In getting their sides to this stage, Giovanni Van Bronckhorst and Oliver Glasner have done remarkable jobs in their first seasons at their respective clubs and will be worth keeping an eye on for bigger and better jobs down the line (with all due respect to Rangers and Frankfurt).


The final in Seville will be the culmination of a Europa League campaign that has been the flip-side of the coin from its big brother, the Champions League.

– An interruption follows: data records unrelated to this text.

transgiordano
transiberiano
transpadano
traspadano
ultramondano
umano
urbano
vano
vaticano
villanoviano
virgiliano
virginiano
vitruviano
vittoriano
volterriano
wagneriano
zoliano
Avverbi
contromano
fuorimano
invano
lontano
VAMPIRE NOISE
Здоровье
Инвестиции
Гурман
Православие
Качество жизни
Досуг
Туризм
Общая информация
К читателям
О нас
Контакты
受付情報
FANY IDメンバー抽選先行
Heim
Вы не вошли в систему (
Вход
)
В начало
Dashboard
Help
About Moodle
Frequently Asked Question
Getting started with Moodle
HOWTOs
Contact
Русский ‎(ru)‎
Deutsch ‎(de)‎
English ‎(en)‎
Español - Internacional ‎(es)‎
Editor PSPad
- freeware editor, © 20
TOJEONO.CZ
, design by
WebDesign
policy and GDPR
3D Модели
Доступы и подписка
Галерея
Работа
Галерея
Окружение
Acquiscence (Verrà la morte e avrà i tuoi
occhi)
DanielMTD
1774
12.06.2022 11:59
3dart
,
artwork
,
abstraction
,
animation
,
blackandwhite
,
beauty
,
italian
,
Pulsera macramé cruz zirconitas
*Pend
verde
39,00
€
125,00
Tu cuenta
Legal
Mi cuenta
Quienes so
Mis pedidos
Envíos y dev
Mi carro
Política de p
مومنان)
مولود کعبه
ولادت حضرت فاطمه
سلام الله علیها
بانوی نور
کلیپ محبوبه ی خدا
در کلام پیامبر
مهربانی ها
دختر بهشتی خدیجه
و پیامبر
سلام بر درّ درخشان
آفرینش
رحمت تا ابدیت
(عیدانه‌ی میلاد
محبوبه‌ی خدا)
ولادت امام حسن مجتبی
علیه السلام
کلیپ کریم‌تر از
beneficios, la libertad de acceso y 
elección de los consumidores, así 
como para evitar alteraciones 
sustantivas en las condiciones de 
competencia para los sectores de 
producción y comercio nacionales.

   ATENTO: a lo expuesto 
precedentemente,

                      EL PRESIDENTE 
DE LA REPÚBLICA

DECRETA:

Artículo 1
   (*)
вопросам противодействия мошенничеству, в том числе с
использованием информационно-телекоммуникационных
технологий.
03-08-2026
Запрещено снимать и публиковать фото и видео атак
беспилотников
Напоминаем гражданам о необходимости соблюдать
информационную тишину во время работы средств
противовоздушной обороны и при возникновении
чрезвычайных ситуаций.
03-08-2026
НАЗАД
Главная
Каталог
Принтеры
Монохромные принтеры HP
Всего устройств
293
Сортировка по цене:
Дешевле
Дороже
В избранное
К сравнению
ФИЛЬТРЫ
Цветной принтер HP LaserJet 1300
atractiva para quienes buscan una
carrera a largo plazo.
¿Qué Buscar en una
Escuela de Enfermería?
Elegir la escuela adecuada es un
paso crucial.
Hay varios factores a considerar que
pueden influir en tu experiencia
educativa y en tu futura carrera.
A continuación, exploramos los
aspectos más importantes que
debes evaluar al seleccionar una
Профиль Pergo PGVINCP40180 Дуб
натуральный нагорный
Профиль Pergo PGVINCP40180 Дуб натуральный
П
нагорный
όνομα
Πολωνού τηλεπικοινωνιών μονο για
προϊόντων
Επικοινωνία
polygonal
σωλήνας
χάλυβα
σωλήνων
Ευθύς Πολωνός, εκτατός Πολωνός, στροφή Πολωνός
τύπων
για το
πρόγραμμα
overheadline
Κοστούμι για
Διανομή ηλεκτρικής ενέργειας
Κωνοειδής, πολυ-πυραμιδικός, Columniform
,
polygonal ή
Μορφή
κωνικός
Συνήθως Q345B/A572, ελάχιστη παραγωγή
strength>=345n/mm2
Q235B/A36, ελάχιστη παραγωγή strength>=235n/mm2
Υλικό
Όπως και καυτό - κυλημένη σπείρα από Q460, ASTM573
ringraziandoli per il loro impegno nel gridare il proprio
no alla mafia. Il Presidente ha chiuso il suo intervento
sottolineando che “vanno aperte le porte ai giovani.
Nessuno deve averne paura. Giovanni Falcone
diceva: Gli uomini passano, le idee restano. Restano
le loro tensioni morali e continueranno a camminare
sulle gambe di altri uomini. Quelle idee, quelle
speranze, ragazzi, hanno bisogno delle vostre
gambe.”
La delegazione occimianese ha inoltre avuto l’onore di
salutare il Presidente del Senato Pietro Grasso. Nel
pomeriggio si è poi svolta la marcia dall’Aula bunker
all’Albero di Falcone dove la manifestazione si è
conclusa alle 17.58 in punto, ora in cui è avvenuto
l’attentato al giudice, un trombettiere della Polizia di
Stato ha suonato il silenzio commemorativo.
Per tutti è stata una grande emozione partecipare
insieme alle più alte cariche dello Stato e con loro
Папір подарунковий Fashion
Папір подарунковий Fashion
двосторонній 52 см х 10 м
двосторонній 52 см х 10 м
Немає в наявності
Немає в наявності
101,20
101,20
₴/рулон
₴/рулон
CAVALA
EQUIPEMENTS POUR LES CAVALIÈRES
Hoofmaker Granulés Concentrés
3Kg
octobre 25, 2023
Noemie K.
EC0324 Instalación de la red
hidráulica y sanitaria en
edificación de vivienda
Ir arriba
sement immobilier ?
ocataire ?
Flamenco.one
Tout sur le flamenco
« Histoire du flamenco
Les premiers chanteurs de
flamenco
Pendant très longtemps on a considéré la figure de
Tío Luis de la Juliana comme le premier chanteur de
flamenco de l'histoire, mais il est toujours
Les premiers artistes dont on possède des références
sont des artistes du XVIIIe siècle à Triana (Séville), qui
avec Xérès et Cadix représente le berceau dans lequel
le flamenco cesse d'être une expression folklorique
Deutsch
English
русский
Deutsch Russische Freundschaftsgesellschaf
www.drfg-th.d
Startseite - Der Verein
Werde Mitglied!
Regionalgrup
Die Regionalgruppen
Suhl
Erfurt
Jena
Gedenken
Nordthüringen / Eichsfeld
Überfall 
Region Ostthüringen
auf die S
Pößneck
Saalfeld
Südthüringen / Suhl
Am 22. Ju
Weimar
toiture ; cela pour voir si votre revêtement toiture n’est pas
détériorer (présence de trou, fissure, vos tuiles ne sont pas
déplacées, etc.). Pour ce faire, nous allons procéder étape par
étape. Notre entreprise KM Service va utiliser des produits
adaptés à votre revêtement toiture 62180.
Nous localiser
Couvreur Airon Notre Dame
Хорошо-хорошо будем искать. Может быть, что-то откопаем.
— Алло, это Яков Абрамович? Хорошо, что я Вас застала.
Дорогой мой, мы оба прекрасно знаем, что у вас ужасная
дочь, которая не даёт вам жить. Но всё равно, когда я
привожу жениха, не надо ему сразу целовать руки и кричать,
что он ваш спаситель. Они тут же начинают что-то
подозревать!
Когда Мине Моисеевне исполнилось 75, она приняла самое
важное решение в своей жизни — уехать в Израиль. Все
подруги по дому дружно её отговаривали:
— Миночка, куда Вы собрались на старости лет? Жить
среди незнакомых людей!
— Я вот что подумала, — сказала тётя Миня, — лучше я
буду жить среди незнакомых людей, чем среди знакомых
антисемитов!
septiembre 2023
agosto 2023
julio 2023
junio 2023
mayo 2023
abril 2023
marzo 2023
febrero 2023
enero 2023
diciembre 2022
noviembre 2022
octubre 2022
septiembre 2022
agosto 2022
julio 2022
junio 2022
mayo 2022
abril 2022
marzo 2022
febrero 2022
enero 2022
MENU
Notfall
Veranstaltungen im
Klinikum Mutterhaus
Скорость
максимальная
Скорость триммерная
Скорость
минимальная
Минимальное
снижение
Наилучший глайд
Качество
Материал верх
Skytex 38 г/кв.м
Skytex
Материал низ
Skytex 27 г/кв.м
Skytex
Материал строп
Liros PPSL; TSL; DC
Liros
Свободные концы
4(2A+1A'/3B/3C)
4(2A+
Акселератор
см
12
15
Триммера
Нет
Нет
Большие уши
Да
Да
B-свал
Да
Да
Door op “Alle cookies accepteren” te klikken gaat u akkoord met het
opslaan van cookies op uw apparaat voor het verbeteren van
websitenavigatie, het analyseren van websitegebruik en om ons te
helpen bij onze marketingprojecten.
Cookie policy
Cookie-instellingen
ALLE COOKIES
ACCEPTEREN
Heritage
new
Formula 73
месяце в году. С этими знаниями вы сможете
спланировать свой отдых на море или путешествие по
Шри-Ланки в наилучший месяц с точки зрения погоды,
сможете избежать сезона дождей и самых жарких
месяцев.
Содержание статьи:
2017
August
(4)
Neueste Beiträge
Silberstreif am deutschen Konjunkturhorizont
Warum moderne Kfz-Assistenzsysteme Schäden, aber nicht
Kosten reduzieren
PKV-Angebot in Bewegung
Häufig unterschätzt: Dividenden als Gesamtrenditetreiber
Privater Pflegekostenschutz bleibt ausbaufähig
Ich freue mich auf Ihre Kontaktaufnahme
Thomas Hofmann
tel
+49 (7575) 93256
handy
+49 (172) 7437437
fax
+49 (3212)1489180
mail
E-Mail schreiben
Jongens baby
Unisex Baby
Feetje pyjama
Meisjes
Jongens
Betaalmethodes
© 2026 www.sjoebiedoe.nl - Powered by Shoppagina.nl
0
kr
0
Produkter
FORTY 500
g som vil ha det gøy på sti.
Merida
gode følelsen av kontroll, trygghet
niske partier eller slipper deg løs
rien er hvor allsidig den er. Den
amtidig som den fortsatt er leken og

While this competition has been bereft of truly great football teams, it has been fantastic fun watching as favourite after favourite was anointed and then unceremoniously dumped out, a fate which has befallen Borussia Dortmund, Napoli, Barcelona, Atalanta, Sevilla, and now Leipzig and West Ham.


The Champions League, on the other hand, has delivered classic match after classic match, the greatest being the most recent: Real Madrid’s latest remarkable recovery, this time against Manchester City, leaves us with a titanic rematch against Liverpool. There is no greater summation of the difference between the two competitions than the fact that Los Blancos and the Reds hold between them 19 European Cups, with the most recent for both coming within the last five seasons, while Rangers and Frankfurt have one apiece, both dating back to before the invention of the McNugget and the Compact Disc (remember those?).


Credit: Bernat Armangué


Perhaps that’s the point. Yes, the Champions League is predictable, but it’s also the highest quality of football available on the planet. Yes, the Europa League is a bit dodgy sometimes, but you get some great upsets as a result. You get the best of both worlds with these competitions in their current form, and it’s a shame that UEFA and the biggest clubs don’t seem to understand this. Only time will tell if it backfires on them.


Oh, and Roma will be playing Feyenoord in the final of the Europa Conference League, if anyone cares about that. Tammy Abraham scored again. Sorry, Chelsea fans.